Make life easier where you can with a few well-chosen gadgets and additional basics. A kitchen timer will help you keep track of how long pans have been simmering on the hob, while a set of smart scales can recalculate a recipe to cater for unexpected guests or suggest substitute ingredients if you run out of something you need – a great idea on Christmas Day when the shops are shut. It’s also a good idea to add extra-wide foil, cling film, baking parchment and freezer bags to your shopping list should you run out of lidded containers for leftovers destined for the fridge or freezer. Remember to label them on the day as working out what a frozen lump is later on can be a challenge.

6. Plug in and power through

A hand whisk or blender is another time-saving preparation tool on the day – use it for saving your arms whipping cream, brandy butter or brandy sauce, working any lumps out of gravy or incorporating juices, and making smooth dressings or Yorkshire pudding batter.

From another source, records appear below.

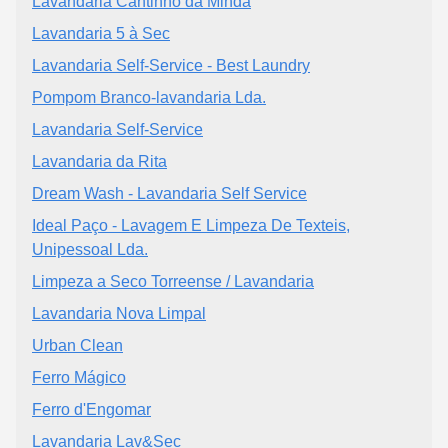
Lavandaria Cantinho da Minda
Lavandaria 5 à Sec
Lavandaria Self-Service - Best Laundry
Pompom Branco-lavandaria Lda.
Lavandaria Self-Service
Lavandaria da Rita
Dream Wash - Lavandaria Self Service
Ideal Paço - Lavagem E Limpeza De Texteis,
Unipessoal Lda.
Limpeza a Seco Torreense / Lavandaria
Lavandaria Nova Limpal
Urban Clean
Ferro Mágico
Ferro d'Engomar
Lavandaria Lav&Sec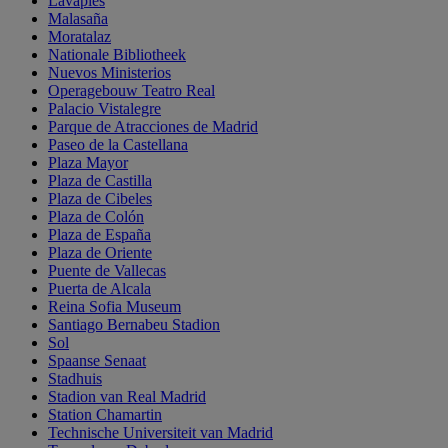
Lavapiés
Malasaña
Moratalaz
Nationale Bibliotheek
Nuevos Ministerios
Operagebouw Teatro Real
Palacio Vistalegre
Parque de Atracciones de Madrid
Paseo de la Castellana
Plaza Mayor
Plaza de Castilla
Plaza de Cibeles
Plaza de Colón
Plaza de España
Plaza de Oriente
Puente de Vallecas
Puerta de Alcala
Reina Sofia Museum
Santiago Bernabeu Stadion
Sol
Spaanse Senaat
Stadhuis
Stadion van Real Madrid
Station Chamartin
Technische Universiteit van Madrid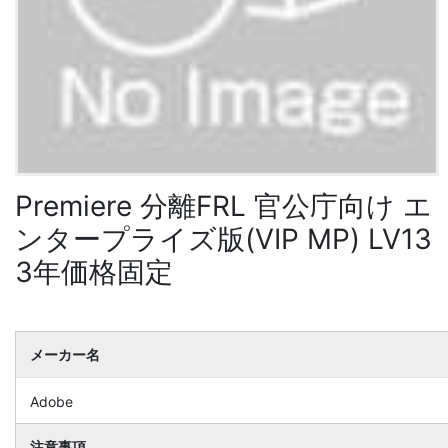
Premiere 分離FRL 官公庁向け エ
ンタープライズ版(VIP MP) LV13
3年価格固定
メーカー名
Adobe
注意事項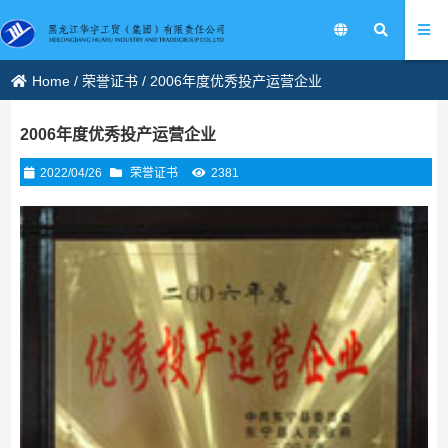
Home
/
荣誉证书
/
2006年度优秀投产运营企业
2006年度优秀投产运营企业
2022/04/26
荣誉证书
2381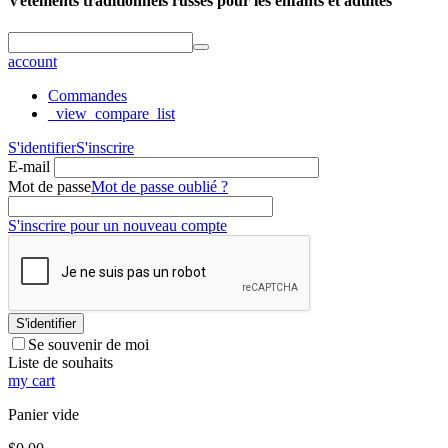
Vêtements traditionnels russes pour les enfants et adultes
account
Commandes
_view_compare_list
S'identifier
S'inscrire
E-mail
Mot de passe
Mot de passe oublié ?
S'inscrire pour un nouveau compte
S'identifier
Se souvenir de moi
Liste de souhaits
my cart
Panier vide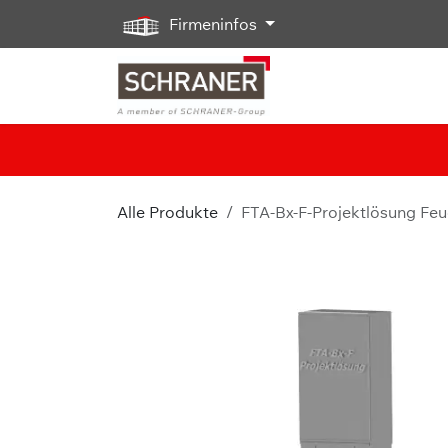
Zum Inhalt springen
Firmeninfos
Alle Produkte
FTA-Bx-F-Projektlösung Fe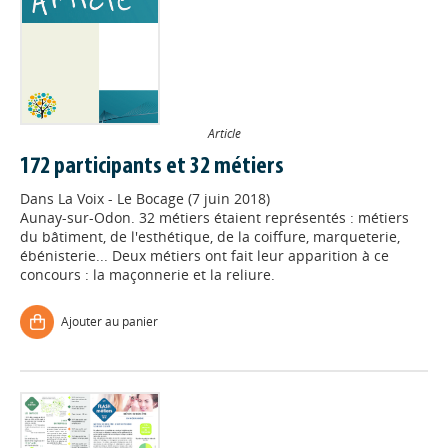
Article
172 participants et 32 métiers
Dans
La Voix - Le Bocage (7 juin 2018)
Aunay-sur-Odon. 32 métiers étaient représentés : métiers
du bâtiment, de l'esthétique, de la coiffure, marqueterie,
ébénisterie... Deux métiers ont fait leur apparition à ce
concours : la maçonnerie et la reliure.
Ajouter au panier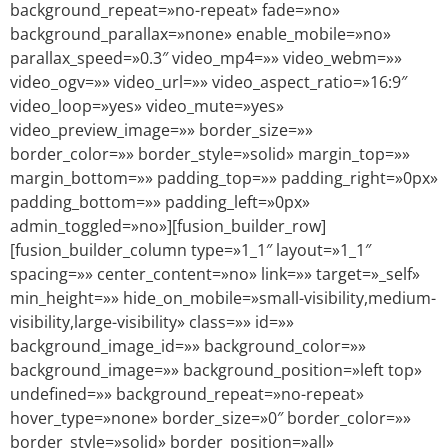
background_repeat=»no-repeat» fade=»no»
background_parallax=»none» enable_mobile=»no»
parallax_speed=»0.3″ video_mp4=»» video_webm=»»
video_ogv=»» video_url=»» video_aspect_ratio=»16:9″
video_loop=»yes» video_mute=»yes»
video_preview_image=»» border_size=»»
border_color=»» border_style=»solid» margin_top=»»
margin_bottom=»» padding_top=»» padding_right=»0px»
padding_bottom=»» padding_left=»0px»
admin_toggled=»no»][fusion_builder_row]
[fusion_builder_column type=»1_1″ layout=»1_1″
spacing=»» center_content=»no» link=»» target=»_self»
min_height=»» hide_on_mobile=»small-visibility,medium-
visibility,large-visibility» class=»» id=»»
background_image_id=»» background_color=»»
background_image=»» background_position=»left top»
undefined=»» background_repeat=»no-repeat»
hover_type=»none» border_size=»0″ border_color=»»
border_style=»solid» border_position=»all»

Some hand blenders will also have mashing attachments for perfectly puréed potatoes with minimal effort, or mini choppers that can blitz small amounts of herbs and spices for seasoning.

7. Smooth and shred in seconds

Press your blender or food processor into service – they’re ideal for making everything from easy starters, such as soups, pates and parfait to dips for nibbles and fillings for tartlets. Use it in the morning to make a pancake mix or tasty nut butters, or while the turkey’s in the oven to whip up a simple chocolate mousse for dessert. This can then chill in the fridge until the main course is finished. Plus, with all the time you’ve saved, you can also use your blender for whizzing up a chilled festive cocktail or two. Cheers!